2 - No caso de processo por crime contra a liberdade e autodeterminação sexual de menor, procede-se sempre à inquirição do ofendido no decurso do inquérito, desde que a vítima não seja ainda maior.
Concentremos a nossa atenção na inquirição antecipada de menor vítima de crime contra a autodeterminação sexual. 2.2. A revisão de 1998 aditou ao n.º 1 do art. 271.º do CPP as vítimas de crimes sexuais.
No domínio dos crimes sexuais, “o recurso a declarações para memória futura procura: i) evitar os danos psicológicos implicados na evocação sucessiva pelo declarante da sua dolorosa experiência e a sua exposição em julgamento público e, ii) fixar os elementos probatórios relevantes a partir do primeiro relato presumivelmente mais próximo e espontâneo, evitando o perigo de contaminação da prova” (Vide CRUZ BUCHO, “Declarações para memória futura (elementos de estudo)”, Guimarães, 2012, pp. 36-40, disponível em www.trg.pt).

* [Material fornecido]:
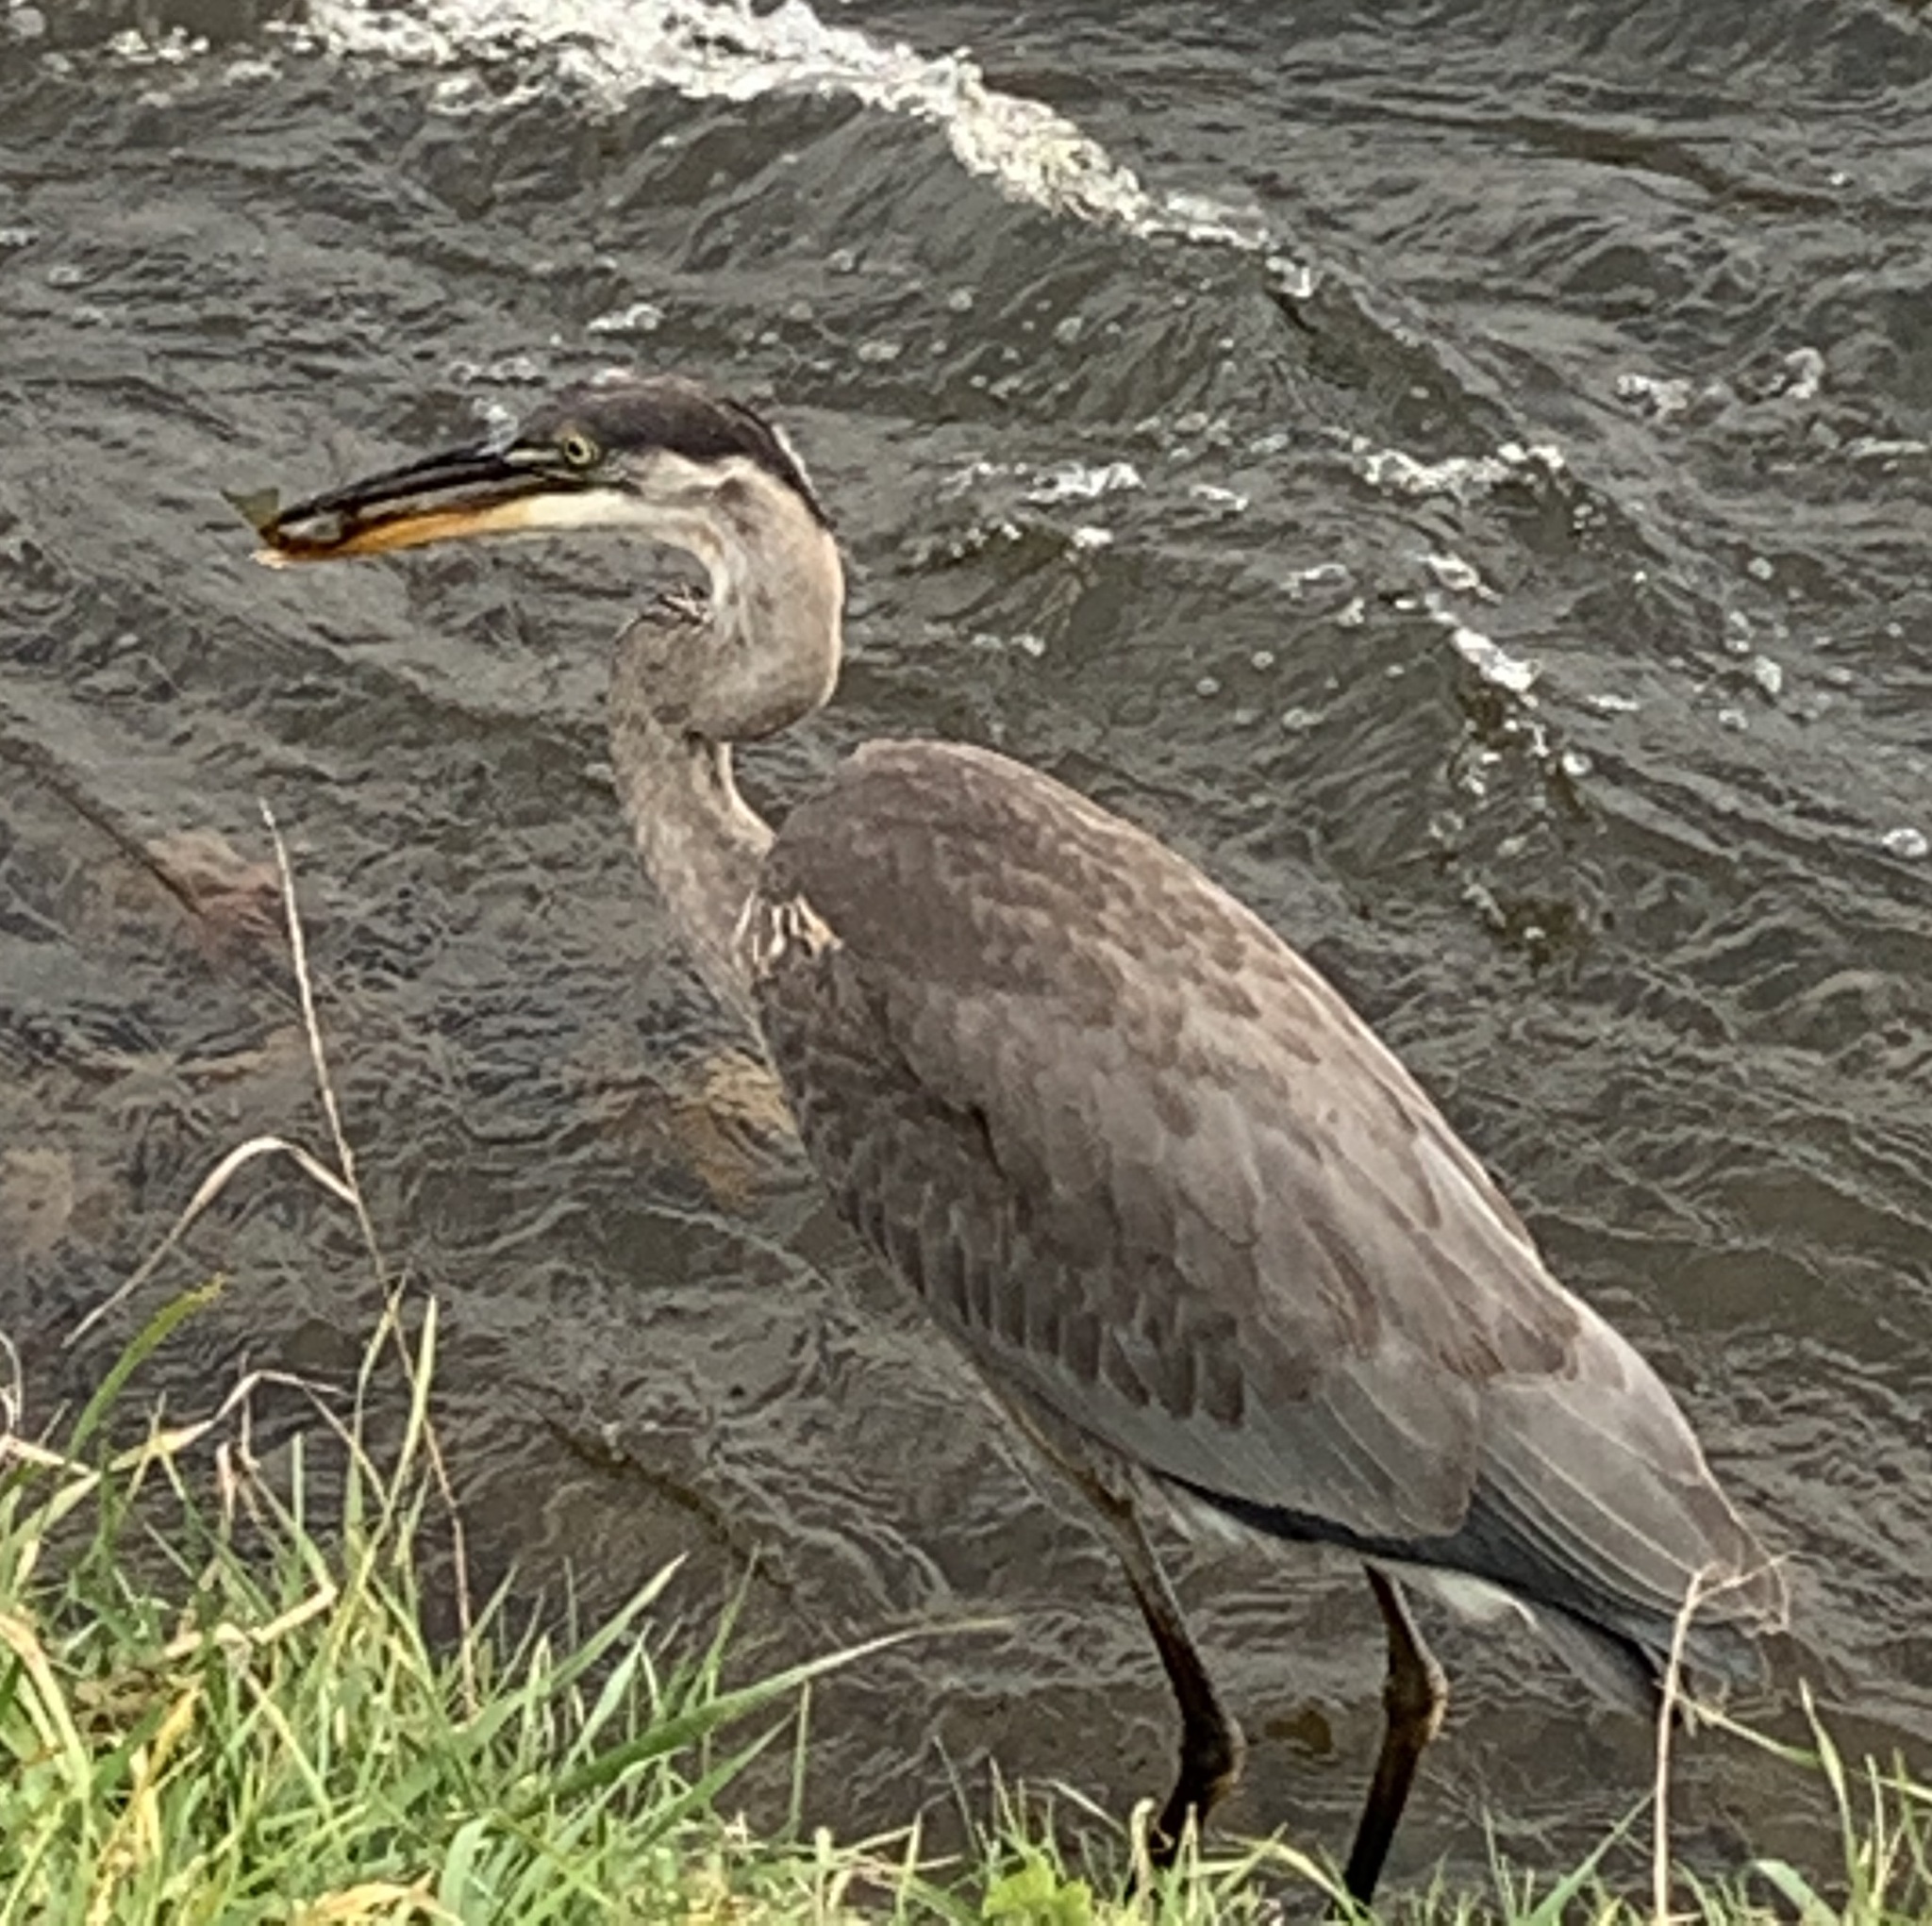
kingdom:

* * *

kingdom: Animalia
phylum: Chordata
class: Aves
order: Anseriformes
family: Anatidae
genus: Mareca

* [Objetivo]:
Transcreva sem alterações o trecho do texto sobre a inquirição de menores que vai de "Concentremos a nossa" a "disponível em www.trg.pt).", incluindo ambos. Os registos não fazem falta aqui.

* [Solução]:
Concentremos a nossa atenção na inquirição antecipada de menor vítima de crime contra a autodeterminação sexual. 2.2. A revisão de 1998 aditou ao n.º 1 do art. 271.º do CPP as vítimas de crimes sexuais.
No domínio dos crimes sexuais, “o recurso a declarações para memória futura procura: i) evitar os danos psicológicos implicados na evocação sucessiva pelo declarante da sua dolorosa experiência e a sua exposição em julgamento público e, ii) fixar os elementos probatórios relevantes a partir do primeiro relato presumivelmente mais próximo e espontâneo, evitando o perigo de contaminação da prova” (Vide CRUZ BUCHO, “Declarações para memória futura (elementos de estudo)”, Guimarães, 2012, pp. 36-40, disponível em www.trg.pt).